In January 2016, we selected a rum from Plantation’s Old Reserve Collection, in which each rum hails from a different Caribbean Island. We “traveled” to the island of Barbados, where the sugar cane produced a rum layered with hints of tropical fruit. This month we decided to explore Trinidad, often known as the southernmost island in the Caribbean although it lies on the continental shelf of South America, seven miles north of Venezuela. Does the hot and humid climate with the defined rainy and dry seasons produce a better rum? It’s Barbados vs. Trinidad.
Distillation and Aging
Plantation Trinidad 2001 is distilled using a column still and a short fermentation period at the Angostura Distillery, known for their fine rums and bitters. The rum is aged in bourbon casks for a minimum of nine year before being sent to France where it is finished in Cognac casks.
Plantation Barbados was aged in bourbon and sherry casks providing an extra layer to the rum, and aged for seven years instead of nine. Let’s see what difference the climate, casks and time aged makes on this artisan rum.
Tasting Notes: He Said
The nose is not powerful, but well balanced with some charred wood, a little vanilla, citrus and aniseed. It is very smooth on the palate, opening up the different notes from the nose. The charred oak is more prominent with vanilla, berry and some floral. There is also a slight coffee note as the rum begins to move from palate to throat. This is a full-bodied rum with a nice oak finish which, for me, lingers most. I like the complexity of wood, sweet and spice from start to finish.
Tasting Notes: She Said
I love the golden color with inviting lacing on the glass. The orange and honey notes hit me even before I put the glass to my nose. There’s nothing on the nose which leads me to believe there is any spice or heat on the palate. BAMM!!! There’s a burst of cinnamon as soon as it hits my palate. The sweet notes I anticipated are overpowered by the cinnamon. I tried another sip searching for the sweet note but, for me, there was none. Yet after the burst there is magically a calm to the finish. This rum lingers with me in almost a warming kind of way.

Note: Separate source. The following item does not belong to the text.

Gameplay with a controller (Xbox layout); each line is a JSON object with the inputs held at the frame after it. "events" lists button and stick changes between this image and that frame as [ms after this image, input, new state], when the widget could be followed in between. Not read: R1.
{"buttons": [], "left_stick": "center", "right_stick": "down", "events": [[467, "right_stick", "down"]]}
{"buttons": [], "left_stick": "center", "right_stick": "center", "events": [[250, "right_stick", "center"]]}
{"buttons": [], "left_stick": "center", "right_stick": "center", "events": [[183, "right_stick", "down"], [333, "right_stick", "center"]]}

We are all over the place with this rum. Clint wanted to give a 4.5 while Terry only a 3.0, but that simply comes down to what we like in a rum. Trinidad is definitely spicier, smokier and woodier than the Barbados. Does that make it better than the fruitier, less complex Barbados?
Clint thinks so yet Terry is on the fence. We’ll give the edge to Trinidad since Clint did find some complexity.